▶ [Your goal]: Set down every record exactly as it appears.

▶ [Extracted entries]:
* * *

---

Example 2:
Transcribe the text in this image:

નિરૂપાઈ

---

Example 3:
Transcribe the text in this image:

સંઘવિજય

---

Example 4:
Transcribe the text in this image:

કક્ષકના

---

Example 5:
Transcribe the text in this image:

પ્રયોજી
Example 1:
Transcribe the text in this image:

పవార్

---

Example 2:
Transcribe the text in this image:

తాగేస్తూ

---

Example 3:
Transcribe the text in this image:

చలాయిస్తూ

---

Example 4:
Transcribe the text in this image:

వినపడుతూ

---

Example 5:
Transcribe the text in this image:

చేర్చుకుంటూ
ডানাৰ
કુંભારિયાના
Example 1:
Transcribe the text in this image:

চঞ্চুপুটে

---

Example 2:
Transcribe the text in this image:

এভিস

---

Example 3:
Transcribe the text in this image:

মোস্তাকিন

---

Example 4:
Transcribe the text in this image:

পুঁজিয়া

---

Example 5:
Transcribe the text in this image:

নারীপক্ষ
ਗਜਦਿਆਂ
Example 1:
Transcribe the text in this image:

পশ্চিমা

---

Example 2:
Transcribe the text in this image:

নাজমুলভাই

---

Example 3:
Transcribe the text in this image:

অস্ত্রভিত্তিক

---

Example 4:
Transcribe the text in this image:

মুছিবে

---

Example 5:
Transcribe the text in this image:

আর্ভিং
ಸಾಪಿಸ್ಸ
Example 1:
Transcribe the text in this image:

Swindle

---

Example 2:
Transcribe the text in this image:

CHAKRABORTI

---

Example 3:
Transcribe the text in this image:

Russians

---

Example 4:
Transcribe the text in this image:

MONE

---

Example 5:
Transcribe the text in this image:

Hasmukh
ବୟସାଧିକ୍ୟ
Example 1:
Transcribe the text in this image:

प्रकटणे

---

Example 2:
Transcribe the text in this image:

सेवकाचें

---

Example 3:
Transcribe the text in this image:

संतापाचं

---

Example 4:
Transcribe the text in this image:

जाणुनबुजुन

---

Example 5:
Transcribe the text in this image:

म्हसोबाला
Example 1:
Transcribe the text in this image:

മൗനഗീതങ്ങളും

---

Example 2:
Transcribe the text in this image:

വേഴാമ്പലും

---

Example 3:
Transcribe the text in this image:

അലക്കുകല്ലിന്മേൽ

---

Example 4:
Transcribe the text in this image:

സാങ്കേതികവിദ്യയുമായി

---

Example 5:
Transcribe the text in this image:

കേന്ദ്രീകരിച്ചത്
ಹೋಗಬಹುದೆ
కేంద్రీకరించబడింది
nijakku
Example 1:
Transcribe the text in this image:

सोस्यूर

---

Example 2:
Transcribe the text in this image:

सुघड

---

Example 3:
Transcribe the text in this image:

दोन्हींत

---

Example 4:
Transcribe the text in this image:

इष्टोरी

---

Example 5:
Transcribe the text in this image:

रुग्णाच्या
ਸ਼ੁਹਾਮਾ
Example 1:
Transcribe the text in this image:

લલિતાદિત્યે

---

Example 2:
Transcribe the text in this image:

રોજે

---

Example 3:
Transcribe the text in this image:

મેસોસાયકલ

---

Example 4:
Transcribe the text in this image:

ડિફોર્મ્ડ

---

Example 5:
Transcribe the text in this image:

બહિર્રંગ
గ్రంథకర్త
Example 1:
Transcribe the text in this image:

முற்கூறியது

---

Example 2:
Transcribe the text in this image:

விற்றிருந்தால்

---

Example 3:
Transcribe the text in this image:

* * *

▶ [Response]:
---

Example 2:
Transcribe the text in this image:

નિરૂપાઈ

---

Example 3:
Transcribe the text in this image:

સંઘવિજય

---

Example 4:
Transcribe the text in this image:

કક્ષકના

---

Example 5:
Transcribe the text in this image:

પ્રયોજી
Example 1:
Transcribe the text in this image:

పవార్

---

Example 2:
Transcribe the text in this image:

తాగేస్తూ

---

Example 3:
Transcribe the text in this image:

చలాయిస్తూ

---

Example 4:
Transcribe the text in this image:

వినపడుతూ

---

Example 5:
Transcribe the text in this image:

చేర్చుకుంటూ
ডানাৰ
કુંભારિયાના
Example 1:
Transcribe the text in this image:

চঞ্চুপুটে

---

Example 2:
Transcribe the text in this image:

এভিস

---

Example 3:
Transcribe the text in this image:

মোস্তাকিন

---

Example 4:
Transcribe the text in this image:

পুঁজিয়া

---

Example 5:
Transcribe the text in this image:

নারীপক্ষ
ਗਜਦਿਆਂ
Example 1:
Transcribe the text in this image:

পশ্চিমা

---

Example 2:
Transcribe the text in this image:

নাজমুলভাই

---

Example 3:
Transcribe the text in this image:

অস্ত্রভিত্তিক

---

Example 4:
Transcribe the text in this image:

মুছিবে

---

Example 5:
Transcribe the text in this image:

আর্ভিং
ಸಾಪಿಸ್ಸ
Example 1:
Transcribe the text in this image:

Swindle

---

Example 2:
Transcribe the text in this image:

CHAKRABORTI

---

Example 3:
Transcribe the text in this image:

Russians

---

Example 4:
Transcribe the text in this image:

MONE

---

Example 5:
Transcribe the text in this image:

Hasmukh
ବୟସାଧିକ୍ୟ
Example 1:
Transcribe the text in this image:

प्रकटणे

---

Example 2:
Transcribe the text in this image:

सेवकाचें

---

Example 3:
Transcribe the text in this image:

संतापाचं

---

Example 4:
Transcribe the text in this image:

जाणुनबुजुन

---

Example 5:
Transcribe the text in this image:

म्हसोबाला
Example 1:
Transcribe the text in this image:

മൗനഗീതങ്ങളും

---

Example 2:
Transcribe the text in this image:

വേഴാമ്പലും

---

Example 3:
Transcribe the text in this image:

അലക്കുകല്ലിന്മേൽ

---

Example 4:
Transcribe the text in this image:

സാങ്കേതികവിദ്യയുമായി

---

Example 5:
Transcribe the text in this image:

കേന്ദ്രീകരിച്ചത്
ಹೋಗಬಹುದೆ
కేంద్రీకరించబడింది
nijakku
Example 1:
Transcribe the text in this image:

सोस्यूर

---

Example 2:
Transcribe the text in this image:

सुघड

---

Example 3:
Transcribe the text in this image:

दोन्हींत

---

Example 4:
Transcribe the text in this image:

इष्टोरी

---

Example 5:
Transcribe the text in this image:

रुग्णाच्या
ਸ਼ੁਹਾਮਾ
Example 1:
Transcribe the text in this image:

લલિતાદિત્યે

---

Example 2:
Transcribe the text in this image:

રોજે

---

Example 3:
Transcribe the text in this image:

મેસોસાયકલ

---

Example 4:
Transcribe the text in this image:

ડિફોર્મ્ડ

---

Example 5:
Transcribe the text in this image:

બહિર્રંગ
గ్రంథకర్త
Example 1:
Transcribe the text in this image:

முற்கூறியது

---

Example 2:
Transcribe the text in this image:

விற்றிருந்தால்

---

Example 3:
Transcribe the text in this image:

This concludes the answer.